2012/12/18 日本経済新聞 プラスワン

 「格安料金を打ち出すレンタカー店をよく見掛けるね。1日借りて3千円を切るという看板もあったかな」。友人の言葉に探偵、松田章司が首をかしげた。「確かに安い。でも車離れが指摘される今、なぜ急に増えるんだろう。調べてみるか」

■「効率よく借りたい」多く

 まず向かったのは「100円レンタカー」を全国で約210店舗運営するカーベル(東京都中央区)。小型車なら10分間100円単位で借りられ、12時間3000円などの長時間プランもある。「普段使っている大手レンタカー会社の半額程度か」。章司は驚いた。

 「中古車を使っているのが格安料金のポイントです」と、レンタカー事業部長の和作克宣さん(50)が教えてくれた。同社は中古車販売店の運営支援などが本業だが、長引く不況や車離れなどで中古車販売が落ち込んだ。積み上がった車両在庫を生かす新規事業だ。店舗は自動車整備ができる施設に併設し、車両の点検・修理も怠らない。
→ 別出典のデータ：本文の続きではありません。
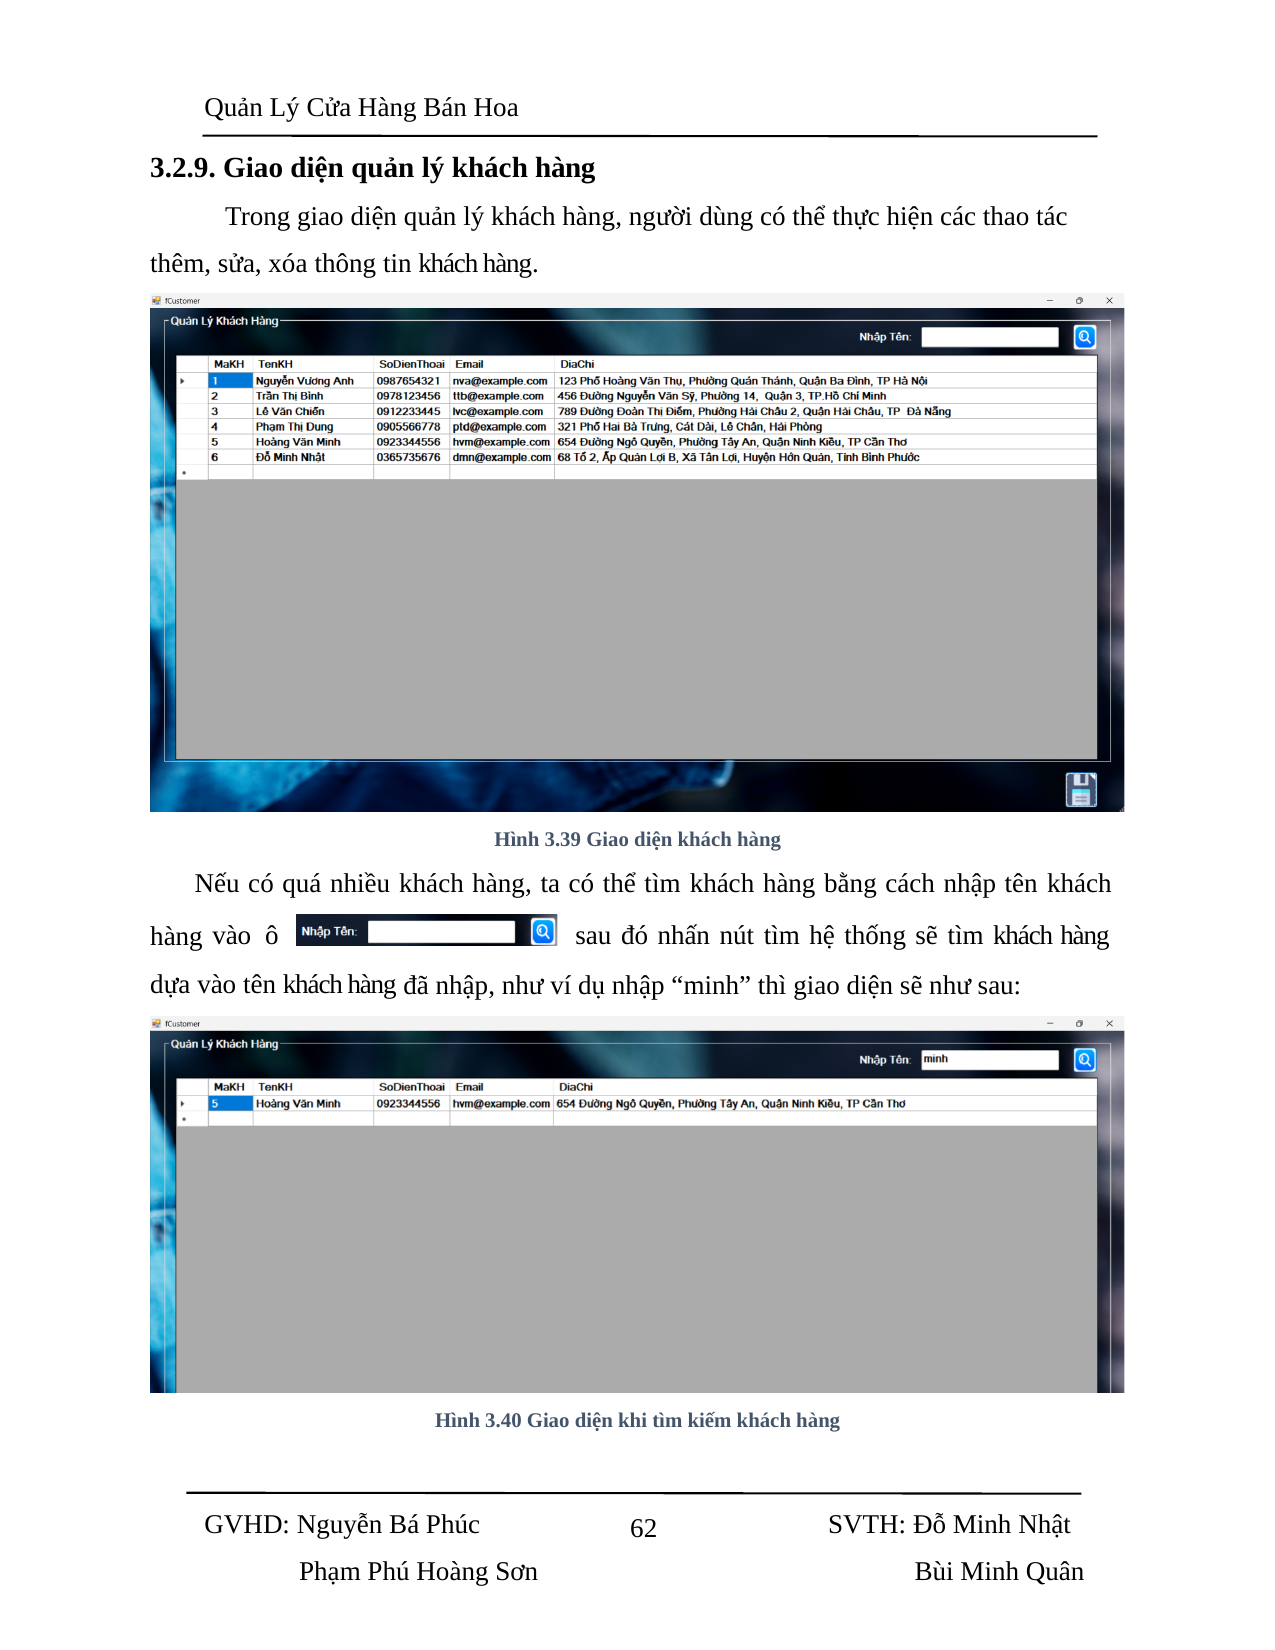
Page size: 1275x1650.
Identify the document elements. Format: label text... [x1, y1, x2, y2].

subtitle Giao diện quản lý khách hàng [150, 150, 1125, 183]
picture [150, 1016, 1125, 1393]
text Hình 3.35 Giao diện khách hàng [150, 827, 1125, 851]
text Nếu có quá nhiều khách hàng, ta có thể tìm khách hàng bằng cách nhập tên khách hàng vào ô sau đó nhấn nút tìm hệ thống sẽ tìm khách hàng dựa vào tên khách hàng đã nhập, như ví dụ nhập “minh” thì giao diện sẽ như sau: [150, 867, 1112, 1000]
text Trong giao diện quản lý khách hàng, người dùng có thể thực hiện các thao tác thêm, sửa, xóa thông tin khách hàng. [150, 200, 1125, 278]
picture [150, 293, 1125, 812]
picture [296, 914, 558, 946]
text Hình 3.36 Giao diện khi tìm kiếm khách hàng [150, 1408, 1125, 1432]
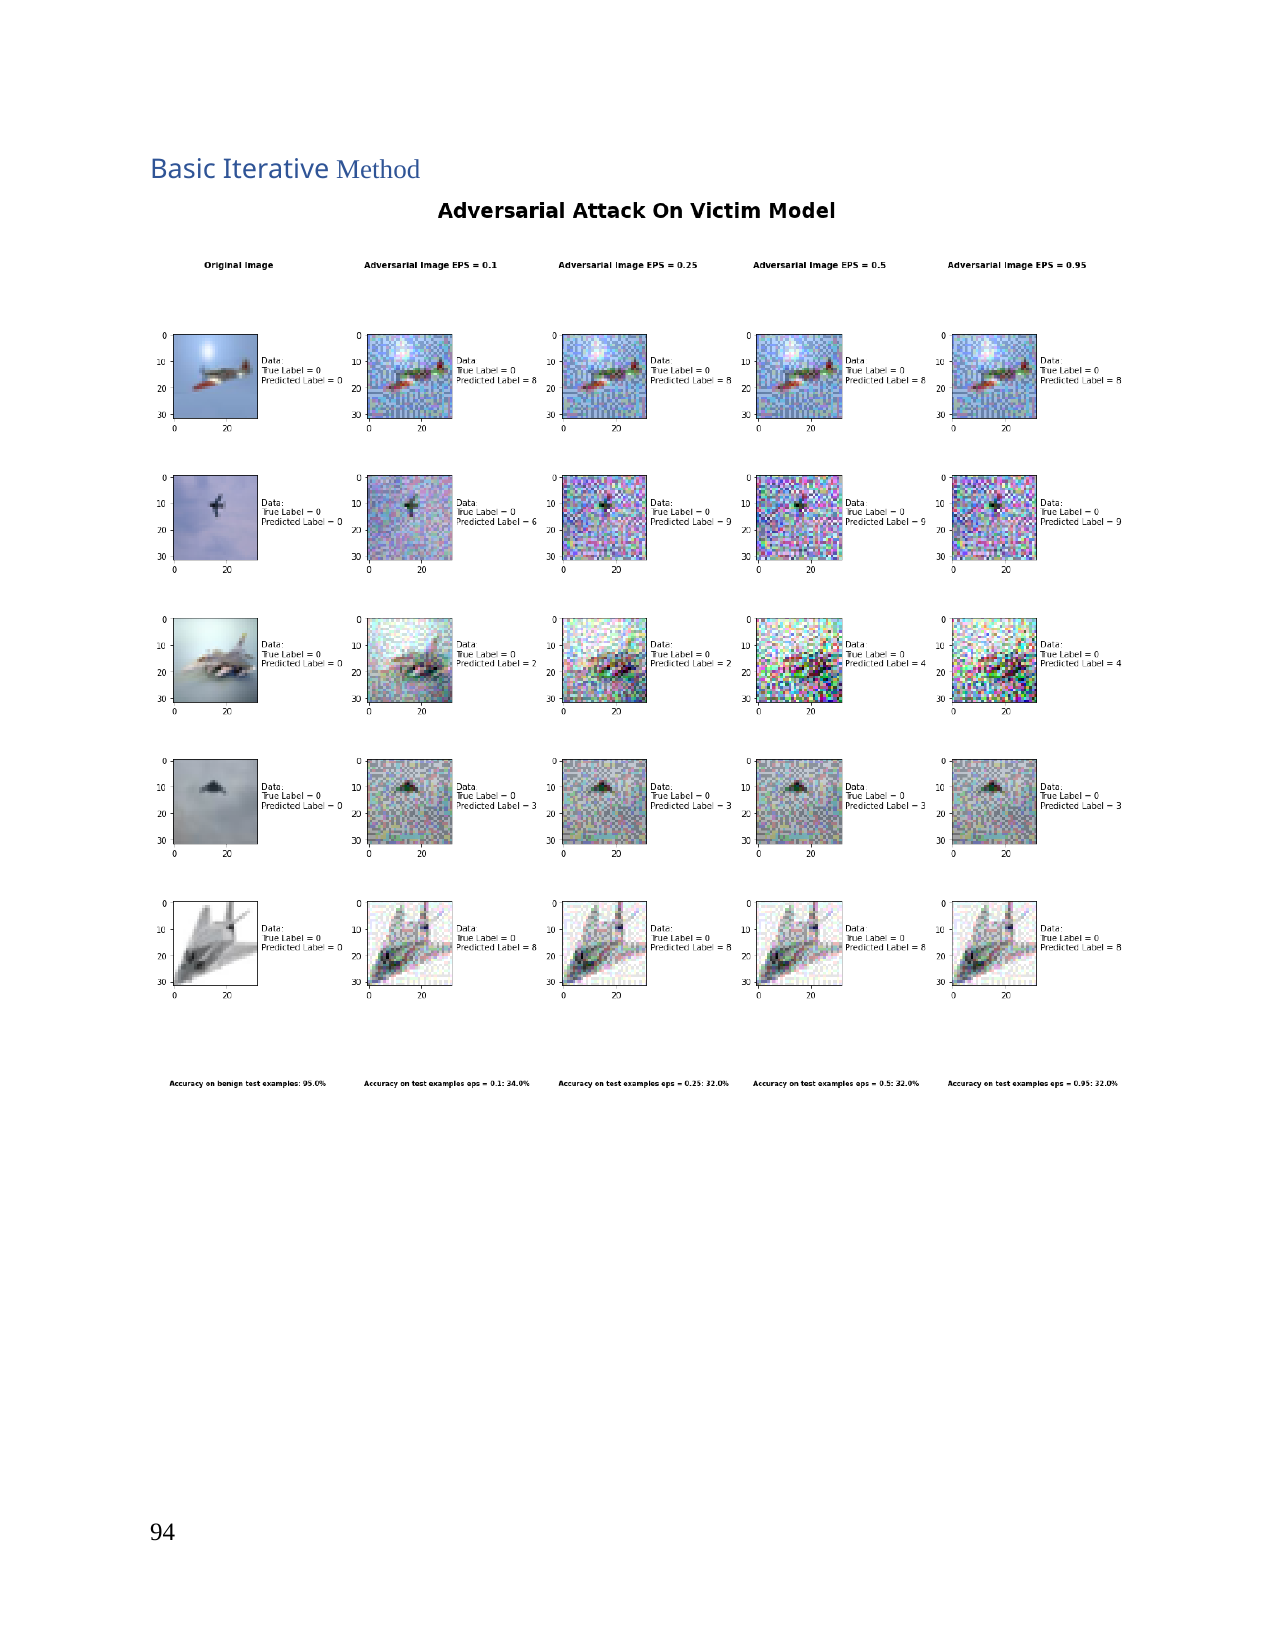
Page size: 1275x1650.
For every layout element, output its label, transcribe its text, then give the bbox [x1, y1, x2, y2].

picture [150, 186, 1125, 1133]
subtitle Basic Iterative Method [150, 150, 1125, 186]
 「どういう人が使っているのだろう」。章司は店舗を訪れた人に聞いてみた。「営業車として使っています。乗り心地は中古でも全く問題ありません」と会社員の林田亘さん(32)。経費節減のため社用車を必要最低限しか持たない企業も増えてきた。使う側にとっても業務の繁閑に応じて借りる方が効率的だ。

 店舗数はこの1年で5割増えた。もちろん週末の観光目的や、通院や買い物で使う人も目立つという。高級車や最新エコカーなどをメニューにそろえる大手レンタカー会社に対し、低料金や使い勝手を優先したい消費者ニーズに絞る戦略が奏功しているようだ。

 レンタカー市場全体もじわじわ拡大している。矢野経済研究所(東京都中野区)の調査によると、2013年の国内レンタカー市場規模は5100億円と、4年前より約9%伸びる見通し。「格安もあって新しいレンタカーの使い方が広がっていますよ」とカーベルの和作さん。「車を買わずに借りる生活スタイルが浸透してきたのか」と章司。